** Start Reading passage **
[llvm-dev] Reducing DWARF emitter memory consumption

Fri Feb 5 15:17:31 PST 2016

Hi all,

We have profiled [1] the memory usage in LLVM when LTO'ing Chromium, and
we've found that one of the top consumers of memory is the DWARF emitter in
lib/CodeGen/AsmPrinter/Dwarf*. I've been reading the DWARF emitter code and
I have a few ideas in mind for how to reduce its memory consumption. One
idea I've had is to restructure the emitter so that (for the most part) it
directly produces the bytes and relocations that need to go into the DWARF
sections without going through other data structures such as DIE and DIEValue.

I understand that the DWARF emitter needs to accommodate incomplete entities
that may be completed elsewhere during tree construction (e.g. abstract origins
for inlined functions, special members for types), so here's a quick high-level
sketch of the data structures that I believe could support this design:

struct DIEBlock {
  SmallVector<char, 1> Data;
  std::vector<InternalReloc> IntRelocs;
  std::vector<ExternalReloc> ExtRelocs;
  DIEBlock *Next;
};

// This would be used to represent things like DW_AT_type references to types
struct InternalReloc {
  size_t Offset; // offset within DIEBlock::Data
  DIEBlock *Target; // the offset within Target is at Data[Offset...Offset+Size]
};

// This would be used to represent things like pointers to .debug_loc/.debug_str or to functions/globals
struct ExternalReloc {
  size_t Offset; // offset within DIEBlock::Data
  MCSymbol *Target; // the offset within Target is at Data[Offset...Offset+Size]
};

struct DwarfBuilder {
  DIEBlock *First;
  DIEBlock *Cur;
  DenseMap<DISubprogram *, DIEBlock *> Subprograms;
  DenseMap<DIType *, DIEBlock *> Types;
  DwarfBuilder() : First(new DIEBlock), Cur(First) {}
  // builder implementation goes here...
** End Reading passage **
** Start Given information **
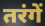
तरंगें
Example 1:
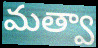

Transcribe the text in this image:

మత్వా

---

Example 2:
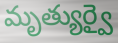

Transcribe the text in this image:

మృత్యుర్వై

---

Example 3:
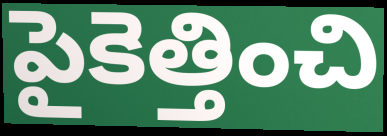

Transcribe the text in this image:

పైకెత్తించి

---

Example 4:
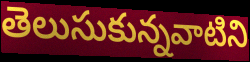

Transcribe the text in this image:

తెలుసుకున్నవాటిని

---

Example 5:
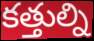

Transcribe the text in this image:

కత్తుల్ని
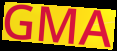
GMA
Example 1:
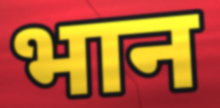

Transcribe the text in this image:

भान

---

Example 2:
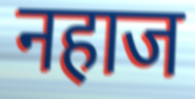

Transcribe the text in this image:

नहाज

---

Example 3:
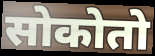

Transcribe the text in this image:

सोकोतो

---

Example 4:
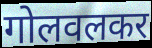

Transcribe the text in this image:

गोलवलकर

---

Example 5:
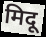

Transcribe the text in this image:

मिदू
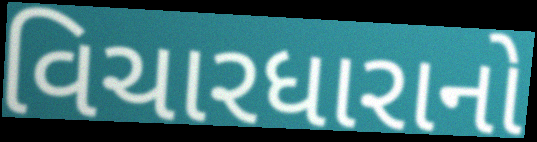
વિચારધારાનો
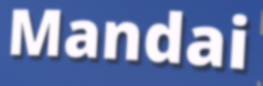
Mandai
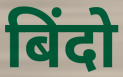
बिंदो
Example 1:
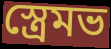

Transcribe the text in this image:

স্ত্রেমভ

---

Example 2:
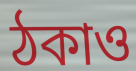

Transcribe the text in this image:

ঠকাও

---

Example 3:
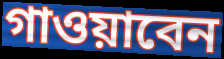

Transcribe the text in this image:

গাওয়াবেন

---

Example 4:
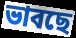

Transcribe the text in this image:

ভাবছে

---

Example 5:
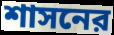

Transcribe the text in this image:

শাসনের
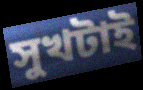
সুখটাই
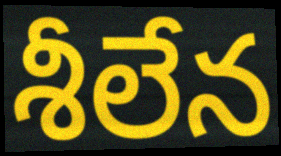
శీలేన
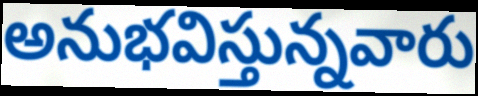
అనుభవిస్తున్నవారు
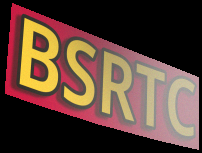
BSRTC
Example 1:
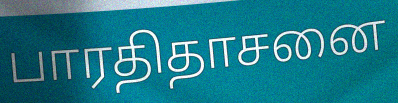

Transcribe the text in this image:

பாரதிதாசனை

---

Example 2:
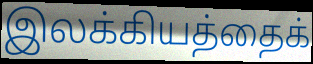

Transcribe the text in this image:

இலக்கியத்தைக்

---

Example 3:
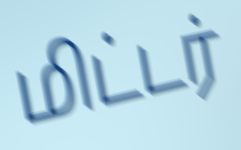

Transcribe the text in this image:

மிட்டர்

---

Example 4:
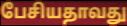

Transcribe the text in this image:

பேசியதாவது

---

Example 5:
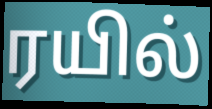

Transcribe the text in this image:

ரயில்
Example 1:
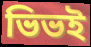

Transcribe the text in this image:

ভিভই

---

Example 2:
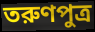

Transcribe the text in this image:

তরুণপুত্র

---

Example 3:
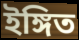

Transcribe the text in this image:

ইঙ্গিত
** End Given information **
** Start Given information **
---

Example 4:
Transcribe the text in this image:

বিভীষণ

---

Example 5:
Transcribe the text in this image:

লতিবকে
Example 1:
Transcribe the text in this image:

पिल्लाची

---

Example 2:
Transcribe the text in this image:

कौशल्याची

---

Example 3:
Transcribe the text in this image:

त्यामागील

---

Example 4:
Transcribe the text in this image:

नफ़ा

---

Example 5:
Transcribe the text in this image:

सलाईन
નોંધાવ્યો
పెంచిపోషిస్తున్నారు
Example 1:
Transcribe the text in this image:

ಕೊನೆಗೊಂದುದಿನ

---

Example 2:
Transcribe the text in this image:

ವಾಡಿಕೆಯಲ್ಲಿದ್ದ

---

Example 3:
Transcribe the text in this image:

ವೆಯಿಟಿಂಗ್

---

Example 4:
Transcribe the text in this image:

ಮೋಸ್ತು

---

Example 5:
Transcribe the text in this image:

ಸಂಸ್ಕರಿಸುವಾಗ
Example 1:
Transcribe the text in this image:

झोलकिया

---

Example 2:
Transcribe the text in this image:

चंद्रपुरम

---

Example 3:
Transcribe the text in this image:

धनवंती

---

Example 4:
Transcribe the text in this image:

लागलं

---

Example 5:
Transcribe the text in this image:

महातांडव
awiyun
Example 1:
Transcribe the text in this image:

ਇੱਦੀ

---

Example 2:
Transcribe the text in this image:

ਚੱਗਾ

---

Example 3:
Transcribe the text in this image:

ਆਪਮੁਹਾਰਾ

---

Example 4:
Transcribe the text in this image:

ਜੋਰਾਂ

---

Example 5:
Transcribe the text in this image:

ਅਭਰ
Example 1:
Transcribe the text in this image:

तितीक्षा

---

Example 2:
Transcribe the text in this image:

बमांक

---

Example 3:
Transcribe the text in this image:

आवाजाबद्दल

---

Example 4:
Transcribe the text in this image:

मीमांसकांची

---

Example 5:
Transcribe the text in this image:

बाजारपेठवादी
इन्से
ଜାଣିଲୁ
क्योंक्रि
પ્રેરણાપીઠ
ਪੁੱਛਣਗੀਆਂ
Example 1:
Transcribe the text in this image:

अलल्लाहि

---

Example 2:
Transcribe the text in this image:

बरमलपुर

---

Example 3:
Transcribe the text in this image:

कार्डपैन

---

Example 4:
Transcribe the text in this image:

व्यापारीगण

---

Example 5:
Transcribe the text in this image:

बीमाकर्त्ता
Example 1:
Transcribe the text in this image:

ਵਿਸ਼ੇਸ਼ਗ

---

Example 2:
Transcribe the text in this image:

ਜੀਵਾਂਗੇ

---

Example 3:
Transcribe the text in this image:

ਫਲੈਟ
** End Given information **
• [Exercise tasks]:
1 > Which structs does the DWARF emitter post define?
2 > Could you retype the DWARF emitter post word for word from "We have profiled" to "DIE and DIEValue."?

• [Problem solutions]:
1 > DIEBlock, InternalReloc, ExternalReloc, DwarfBuilder

2 >
We have profiled [1] the memory usage in LLVM when LTO'ing Chromium, and
we've found that one of the top consumers of memory is the DWARF emitter in
lib/CodeGen/AsmPrinter/Dwarf*. I've been reading the DWARF emitter code and
I have a few ideas in mind for how to reduce its memory consumption. One
idea I've had is to restructure the emitter so that (for the most part) it
directly produces the bytes and relocations that need to go into the DWARF
sections without going through other data structures such as DIE and DIEValue.